Beth’s face grew hard again.
“You’re deceiving me,” she declared, angrily. “You’re trying to make me think you don’t want Elmhurst, when you’re as anxious to get it as I am.”
“My dear Elizabeth — by the way, that’s an awfully long name; what do they call you, Lizzie, or Bessie, or — ”
“They call me Be
th,” sullenly.
“Then, my dear Beth, let me beg you not to borrow trouble, or to doubt one who wishes to be your friend. Elmhurst would be a perfect bore to me. I wouldn’t know what to do with it. I couldn’t live in this out-of-the-way corner of the world, you know.”
“But suppose she leaves it to you?” persisted Beth. “You wouldn’t refuse it, I imagine.”
Louise seemed to meditate.
“Cousin,” she said, at length, “I’ll make a bargain with you. I can’t refuse to love and pet Aunt Jane, just because she has money and my sweet cousin Beth is anxious to inherit it. But I’ll not interfere in any way with your chances, and I’ll promise to sing your praises to our aunt persistently. Furthermore, in case she selects me as her heir, I will agree to transfer half of the estate to you — the half that consists of Elmhurst.”

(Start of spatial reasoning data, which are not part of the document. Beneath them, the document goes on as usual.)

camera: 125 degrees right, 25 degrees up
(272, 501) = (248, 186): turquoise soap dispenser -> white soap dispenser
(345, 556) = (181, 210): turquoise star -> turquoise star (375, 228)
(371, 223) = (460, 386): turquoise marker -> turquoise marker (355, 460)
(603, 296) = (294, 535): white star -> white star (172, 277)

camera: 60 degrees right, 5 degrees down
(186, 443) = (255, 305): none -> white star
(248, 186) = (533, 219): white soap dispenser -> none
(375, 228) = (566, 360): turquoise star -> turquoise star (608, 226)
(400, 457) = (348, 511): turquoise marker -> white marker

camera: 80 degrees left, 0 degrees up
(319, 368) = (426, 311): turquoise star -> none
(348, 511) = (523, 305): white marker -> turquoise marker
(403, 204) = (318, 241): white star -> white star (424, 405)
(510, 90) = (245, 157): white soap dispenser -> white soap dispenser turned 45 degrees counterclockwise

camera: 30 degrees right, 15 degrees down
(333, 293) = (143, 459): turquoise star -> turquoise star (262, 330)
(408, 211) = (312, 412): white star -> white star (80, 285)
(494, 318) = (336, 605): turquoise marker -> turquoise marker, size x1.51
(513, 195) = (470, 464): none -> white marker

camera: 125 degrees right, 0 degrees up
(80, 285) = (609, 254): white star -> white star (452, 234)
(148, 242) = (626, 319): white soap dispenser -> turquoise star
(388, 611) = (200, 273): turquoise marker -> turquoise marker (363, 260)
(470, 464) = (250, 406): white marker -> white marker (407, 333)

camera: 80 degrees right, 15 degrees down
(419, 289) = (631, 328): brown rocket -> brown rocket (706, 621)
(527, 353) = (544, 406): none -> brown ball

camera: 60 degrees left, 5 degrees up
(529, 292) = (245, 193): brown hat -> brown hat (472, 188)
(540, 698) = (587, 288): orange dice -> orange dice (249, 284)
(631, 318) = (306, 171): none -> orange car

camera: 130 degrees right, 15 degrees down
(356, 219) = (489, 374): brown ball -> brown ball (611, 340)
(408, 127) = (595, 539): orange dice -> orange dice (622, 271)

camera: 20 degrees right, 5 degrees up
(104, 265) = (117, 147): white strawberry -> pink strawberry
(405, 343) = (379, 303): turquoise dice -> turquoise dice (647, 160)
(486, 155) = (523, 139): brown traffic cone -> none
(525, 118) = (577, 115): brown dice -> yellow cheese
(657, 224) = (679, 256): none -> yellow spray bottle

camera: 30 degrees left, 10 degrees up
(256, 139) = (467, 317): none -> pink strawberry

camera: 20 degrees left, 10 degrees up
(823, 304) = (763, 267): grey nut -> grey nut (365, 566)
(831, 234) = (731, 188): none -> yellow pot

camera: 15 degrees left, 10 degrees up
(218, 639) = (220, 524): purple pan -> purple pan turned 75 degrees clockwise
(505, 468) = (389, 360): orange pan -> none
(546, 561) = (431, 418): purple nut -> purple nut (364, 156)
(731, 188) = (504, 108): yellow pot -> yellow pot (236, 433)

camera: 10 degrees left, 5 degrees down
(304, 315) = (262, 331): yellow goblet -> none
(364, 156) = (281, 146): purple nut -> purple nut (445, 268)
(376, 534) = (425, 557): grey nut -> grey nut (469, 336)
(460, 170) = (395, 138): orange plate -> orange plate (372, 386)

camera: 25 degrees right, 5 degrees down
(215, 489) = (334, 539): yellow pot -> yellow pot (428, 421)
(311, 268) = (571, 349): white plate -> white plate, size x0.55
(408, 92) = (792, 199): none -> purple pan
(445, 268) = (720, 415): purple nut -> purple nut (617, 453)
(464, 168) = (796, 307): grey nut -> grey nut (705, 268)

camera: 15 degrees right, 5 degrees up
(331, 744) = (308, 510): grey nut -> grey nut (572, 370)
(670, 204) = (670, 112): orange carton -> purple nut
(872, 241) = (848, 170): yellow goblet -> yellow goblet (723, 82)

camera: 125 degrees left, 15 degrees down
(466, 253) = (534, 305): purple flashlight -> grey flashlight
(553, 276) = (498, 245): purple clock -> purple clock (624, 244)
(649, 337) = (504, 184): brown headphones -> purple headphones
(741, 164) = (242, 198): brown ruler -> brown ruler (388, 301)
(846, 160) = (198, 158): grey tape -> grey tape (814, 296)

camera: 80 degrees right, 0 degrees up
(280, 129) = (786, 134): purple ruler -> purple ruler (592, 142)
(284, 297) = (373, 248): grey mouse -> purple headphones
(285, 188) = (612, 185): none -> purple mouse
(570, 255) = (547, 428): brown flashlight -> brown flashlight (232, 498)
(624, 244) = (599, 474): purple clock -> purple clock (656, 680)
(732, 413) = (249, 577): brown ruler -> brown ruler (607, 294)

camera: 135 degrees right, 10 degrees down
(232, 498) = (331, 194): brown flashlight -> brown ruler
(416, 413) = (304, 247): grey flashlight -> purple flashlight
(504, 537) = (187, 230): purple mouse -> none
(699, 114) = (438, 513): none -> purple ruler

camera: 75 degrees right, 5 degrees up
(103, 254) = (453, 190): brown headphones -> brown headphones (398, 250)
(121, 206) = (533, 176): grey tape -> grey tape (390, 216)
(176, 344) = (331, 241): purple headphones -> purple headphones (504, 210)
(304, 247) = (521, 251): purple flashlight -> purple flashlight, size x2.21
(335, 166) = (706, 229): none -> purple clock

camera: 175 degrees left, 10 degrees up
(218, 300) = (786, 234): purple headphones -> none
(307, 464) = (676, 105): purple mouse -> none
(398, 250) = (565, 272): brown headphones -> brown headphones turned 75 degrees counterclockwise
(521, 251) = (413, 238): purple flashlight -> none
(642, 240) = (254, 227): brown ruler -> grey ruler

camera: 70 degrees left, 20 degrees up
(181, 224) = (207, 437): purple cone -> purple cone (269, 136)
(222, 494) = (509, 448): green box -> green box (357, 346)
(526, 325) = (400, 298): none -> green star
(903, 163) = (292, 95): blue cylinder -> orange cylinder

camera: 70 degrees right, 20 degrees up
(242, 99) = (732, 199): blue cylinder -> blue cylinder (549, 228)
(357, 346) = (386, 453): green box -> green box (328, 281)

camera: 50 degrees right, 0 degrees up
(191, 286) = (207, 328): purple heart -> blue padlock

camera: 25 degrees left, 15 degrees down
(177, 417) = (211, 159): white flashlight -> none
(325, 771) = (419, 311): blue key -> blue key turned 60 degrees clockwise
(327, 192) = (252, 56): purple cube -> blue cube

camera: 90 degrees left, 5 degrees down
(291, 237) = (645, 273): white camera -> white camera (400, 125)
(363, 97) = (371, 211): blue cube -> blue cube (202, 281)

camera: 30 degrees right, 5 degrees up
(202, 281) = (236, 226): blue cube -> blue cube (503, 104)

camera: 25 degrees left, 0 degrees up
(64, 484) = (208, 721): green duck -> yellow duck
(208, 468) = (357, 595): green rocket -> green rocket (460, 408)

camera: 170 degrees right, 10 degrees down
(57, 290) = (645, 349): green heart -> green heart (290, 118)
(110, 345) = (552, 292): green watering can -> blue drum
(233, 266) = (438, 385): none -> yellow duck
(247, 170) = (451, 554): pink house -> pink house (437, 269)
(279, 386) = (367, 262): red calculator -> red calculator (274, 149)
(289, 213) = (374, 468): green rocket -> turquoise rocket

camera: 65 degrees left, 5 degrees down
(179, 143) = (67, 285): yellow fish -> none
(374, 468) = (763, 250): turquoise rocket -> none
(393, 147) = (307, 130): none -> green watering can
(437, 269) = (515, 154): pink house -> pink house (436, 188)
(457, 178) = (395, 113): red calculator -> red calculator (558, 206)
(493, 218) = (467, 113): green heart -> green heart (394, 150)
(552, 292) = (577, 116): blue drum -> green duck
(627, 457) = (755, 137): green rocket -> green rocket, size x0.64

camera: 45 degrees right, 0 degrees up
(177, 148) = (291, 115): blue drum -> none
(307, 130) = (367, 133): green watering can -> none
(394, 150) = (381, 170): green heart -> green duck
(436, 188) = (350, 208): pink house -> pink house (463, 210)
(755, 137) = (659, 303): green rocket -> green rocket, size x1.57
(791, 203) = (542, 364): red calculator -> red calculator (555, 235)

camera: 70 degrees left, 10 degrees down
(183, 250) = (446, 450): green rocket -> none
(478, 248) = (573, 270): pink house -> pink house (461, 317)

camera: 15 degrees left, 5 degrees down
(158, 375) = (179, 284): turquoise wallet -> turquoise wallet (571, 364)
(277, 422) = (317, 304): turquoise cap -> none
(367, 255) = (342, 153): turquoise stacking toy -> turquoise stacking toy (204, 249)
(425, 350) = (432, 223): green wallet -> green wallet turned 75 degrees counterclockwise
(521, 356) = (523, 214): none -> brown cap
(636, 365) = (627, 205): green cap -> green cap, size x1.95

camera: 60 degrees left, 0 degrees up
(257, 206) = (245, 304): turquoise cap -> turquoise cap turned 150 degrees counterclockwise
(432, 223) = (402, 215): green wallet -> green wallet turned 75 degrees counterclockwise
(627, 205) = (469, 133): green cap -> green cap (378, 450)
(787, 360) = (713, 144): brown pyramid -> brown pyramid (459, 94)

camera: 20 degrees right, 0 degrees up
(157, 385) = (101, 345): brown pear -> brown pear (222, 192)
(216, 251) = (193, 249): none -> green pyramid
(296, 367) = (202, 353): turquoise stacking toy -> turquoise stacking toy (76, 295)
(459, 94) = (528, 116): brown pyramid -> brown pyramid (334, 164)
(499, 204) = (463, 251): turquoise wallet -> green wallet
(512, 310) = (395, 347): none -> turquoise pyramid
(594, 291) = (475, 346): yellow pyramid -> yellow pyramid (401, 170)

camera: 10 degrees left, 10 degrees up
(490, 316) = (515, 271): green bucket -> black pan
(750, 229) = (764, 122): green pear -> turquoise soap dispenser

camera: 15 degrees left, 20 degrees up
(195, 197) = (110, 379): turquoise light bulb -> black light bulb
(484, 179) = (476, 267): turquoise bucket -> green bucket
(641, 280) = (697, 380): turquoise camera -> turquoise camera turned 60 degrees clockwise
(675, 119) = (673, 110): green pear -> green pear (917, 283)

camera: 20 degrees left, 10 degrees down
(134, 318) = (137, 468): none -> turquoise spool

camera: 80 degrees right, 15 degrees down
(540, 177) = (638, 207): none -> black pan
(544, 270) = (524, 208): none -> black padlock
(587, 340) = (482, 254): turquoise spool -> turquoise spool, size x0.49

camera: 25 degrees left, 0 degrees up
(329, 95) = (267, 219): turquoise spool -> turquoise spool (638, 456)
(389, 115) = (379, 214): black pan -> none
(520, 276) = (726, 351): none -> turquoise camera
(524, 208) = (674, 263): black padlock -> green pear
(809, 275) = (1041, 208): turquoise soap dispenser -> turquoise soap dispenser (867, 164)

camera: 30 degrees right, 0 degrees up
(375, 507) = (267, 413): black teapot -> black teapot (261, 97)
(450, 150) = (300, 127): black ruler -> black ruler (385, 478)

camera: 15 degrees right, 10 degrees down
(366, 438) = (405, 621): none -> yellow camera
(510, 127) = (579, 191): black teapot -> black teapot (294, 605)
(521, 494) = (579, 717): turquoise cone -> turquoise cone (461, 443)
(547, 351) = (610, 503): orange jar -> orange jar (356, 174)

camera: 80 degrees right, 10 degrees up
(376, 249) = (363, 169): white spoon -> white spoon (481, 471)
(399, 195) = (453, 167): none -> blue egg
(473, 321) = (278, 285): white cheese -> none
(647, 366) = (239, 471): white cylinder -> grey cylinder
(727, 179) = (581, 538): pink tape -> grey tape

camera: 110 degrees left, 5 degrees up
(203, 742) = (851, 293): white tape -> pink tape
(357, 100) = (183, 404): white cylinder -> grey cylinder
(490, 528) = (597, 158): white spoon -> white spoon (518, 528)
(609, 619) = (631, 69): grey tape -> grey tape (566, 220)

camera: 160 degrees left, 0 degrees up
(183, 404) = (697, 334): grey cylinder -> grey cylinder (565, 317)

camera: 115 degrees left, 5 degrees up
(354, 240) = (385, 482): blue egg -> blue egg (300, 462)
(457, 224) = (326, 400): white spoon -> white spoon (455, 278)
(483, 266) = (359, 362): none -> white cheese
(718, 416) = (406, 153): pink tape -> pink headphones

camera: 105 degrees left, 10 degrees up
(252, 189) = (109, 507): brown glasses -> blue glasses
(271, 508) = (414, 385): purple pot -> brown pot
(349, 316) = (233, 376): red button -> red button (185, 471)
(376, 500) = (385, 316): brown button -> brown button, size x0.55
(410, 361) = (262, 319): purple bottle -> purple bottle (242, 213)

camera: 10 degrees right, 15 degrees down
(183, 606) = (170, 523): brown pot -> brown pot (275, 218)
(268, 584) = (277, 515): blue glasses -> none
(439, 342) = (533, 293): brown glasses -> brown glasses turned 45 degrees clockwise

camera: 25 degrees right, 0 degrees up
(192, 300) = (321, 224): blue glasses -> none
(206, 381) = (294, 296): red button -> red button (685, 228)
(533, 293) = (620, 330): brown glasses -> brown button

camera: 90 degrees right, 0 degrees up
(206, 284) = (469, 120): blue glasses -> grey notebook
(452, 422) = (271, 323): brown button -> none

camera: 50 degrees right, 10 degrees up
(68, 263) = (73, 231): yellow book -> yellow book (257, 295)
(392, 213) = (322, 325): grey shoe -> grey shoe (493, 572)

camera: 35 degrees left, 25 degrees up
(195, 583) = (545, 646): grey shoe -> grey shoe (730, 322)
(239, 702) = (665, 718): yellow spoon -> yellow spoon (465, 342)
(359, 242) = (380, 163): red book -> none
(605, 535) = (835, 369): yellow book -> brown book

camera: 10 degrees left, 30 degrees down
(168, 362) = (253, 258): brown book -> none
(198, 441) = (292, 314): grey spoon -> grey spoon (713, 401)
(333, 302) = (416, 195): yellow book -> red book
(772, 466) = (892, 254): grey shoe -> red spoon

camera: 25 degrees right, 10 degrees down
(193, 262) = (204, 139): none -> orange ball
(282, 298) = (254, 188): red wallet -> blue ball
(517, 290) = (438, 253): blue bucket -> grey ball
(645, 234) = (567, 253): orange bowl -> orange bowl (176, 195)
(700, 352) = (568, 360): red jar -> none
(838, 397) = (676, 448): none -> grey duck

“Is there much more?” asked Beth.
“I haven’t any list of Aunt Jane’s possessions, so I don’t know. But you shall have Elmhurst, if I get it, because the place would be of no use to me.”
“It’s a magnificent estate,” said Beth, looking at her cousin doubtfully.
“It shall be yours, dear, whatever Aunt Jane decides. See, this is a compact, and I’ll seal it with a kiss.”
She sprang up and, kneeling beside Beth, kissed her fervently.
“Now shall we be friends?” she asked, lightly. “Now will you abandon all those naughty suspicions and let me love you?”
Beth hesitated. The suggestion seemed preposterous. Such generosity savored of play acting, and Louise’s manner was too airy to be genuine. Somehow she felt that she was being laughed at by this slender, graceful girl, who was scarcely older than herself; but she was too unsophisticated to know how to resent it. Louise insisted upon warding off her enmity, or at least establishing a truce, and Beth, however suspicious and ungracious, could find no way of rejecting the overtures.
“Were I in your place,” she said, “I would never promise to give up a penny of the inheritance. If I win it, I shall keep it all.”